BACE1-AS prevents BACE1 mRNA degradation through the sequestration of BACE1-targeting miRNAs.

Abnormal long noncoding RNAs (lncRNAs) and microRNAs (miRNAs) participate in the pathophysiology of Alzheimer's disease (AD). However, it remains unclear whether these two types of noncoding RNAs functionally interact and which factors mediate these interactions in AD. β-secretase 1 (BACE1) is the enzyme responsible for amyloid plaque formation, which is a central pathological feature of AD. The lncRNA BACE1-AS and some miRNAs have been implicated in the regulation of BACE1. In this study, we reveal that BACE1-AS shares many miRNA-response elements with BACE1. The overexpression of BACE1-AS results in the repression of miRNAs that target BACE1, thus preventing BACE1 mRNA from being degraded. The knockdown of BACE1-AS increases the levels of these miRNAs, thereby reducing the expression of BACE1. Thus, BACE1-AS functions as a competing endogenous RNA (ceRNA).
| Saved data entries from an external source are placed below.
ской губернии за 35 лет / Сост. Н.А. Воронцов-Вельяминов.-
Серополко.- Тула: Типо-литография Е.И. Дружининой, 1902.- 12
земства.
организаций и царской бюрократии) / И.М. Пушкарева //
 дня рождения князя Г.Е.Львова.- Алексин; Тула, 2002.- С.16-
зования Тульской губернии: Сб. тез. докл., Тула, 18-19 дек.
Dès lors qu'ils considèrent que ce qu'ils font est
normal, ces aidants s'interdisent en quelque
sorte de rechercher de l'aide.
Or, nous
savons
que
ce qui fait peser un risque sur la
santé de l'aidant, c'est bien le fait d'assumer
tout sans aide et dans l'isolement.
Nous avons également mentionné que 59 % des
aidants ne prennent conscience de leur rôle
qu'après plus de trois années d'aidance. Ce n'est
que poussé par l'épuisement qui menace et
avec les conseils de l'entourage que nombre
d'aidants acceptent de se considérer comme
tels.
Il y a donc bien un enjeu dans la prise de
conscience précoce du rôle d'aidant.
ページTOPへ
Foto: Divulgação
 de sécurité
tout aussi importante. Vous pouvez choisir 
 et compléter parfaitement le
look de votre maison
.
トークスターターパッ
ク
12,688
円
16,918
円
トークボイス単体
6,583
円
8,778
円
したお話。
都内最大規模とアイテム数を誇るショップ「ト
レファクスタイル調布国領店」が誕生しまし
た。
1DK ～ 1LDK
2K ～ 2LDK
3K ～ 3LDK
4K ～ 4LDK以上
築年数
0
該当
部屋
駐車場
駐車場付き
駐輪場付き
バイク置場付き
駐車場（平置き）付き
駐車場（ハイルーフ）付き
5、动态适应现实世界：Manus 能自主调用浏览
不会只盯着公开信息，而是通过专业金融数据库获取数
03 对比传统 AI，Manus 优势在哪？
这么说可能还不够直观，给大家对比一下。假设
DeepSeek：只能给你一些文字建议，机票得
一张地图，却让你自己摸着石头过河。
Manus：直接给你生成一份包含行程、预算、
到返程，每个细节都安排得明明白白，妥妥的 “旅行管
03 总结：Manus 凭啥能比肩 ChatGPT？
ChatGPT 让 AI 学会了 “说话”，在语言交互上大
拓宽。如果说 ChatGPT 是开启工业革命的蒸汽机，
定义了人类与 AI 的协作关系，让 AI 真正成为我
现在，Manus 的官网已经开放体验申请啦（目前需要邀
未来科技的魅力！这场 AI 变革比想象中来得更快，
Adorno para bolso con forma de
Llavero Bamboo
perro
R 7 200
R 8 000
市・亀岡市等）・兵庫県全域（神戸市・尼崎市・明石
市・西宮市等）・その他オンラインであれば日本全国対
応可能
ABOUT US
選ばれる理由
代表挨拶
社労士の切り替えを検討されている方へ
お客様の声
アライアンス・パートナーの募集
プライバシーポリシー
Our results also deepen the understanding of the regulation of BACE1 by BACE1-AS. In addition to increasing the stability of BACE1 mRNA through the formation of RNA duplexes, BACE1-AS can regulate BACE1 indirectly by acting as a ceRNA. Therefore, we propose that BACE1 functions as a ceRNA and forms a network through its associations with protein-coding genes, lncRNAs and miRNAs in the pathophysiology of AD.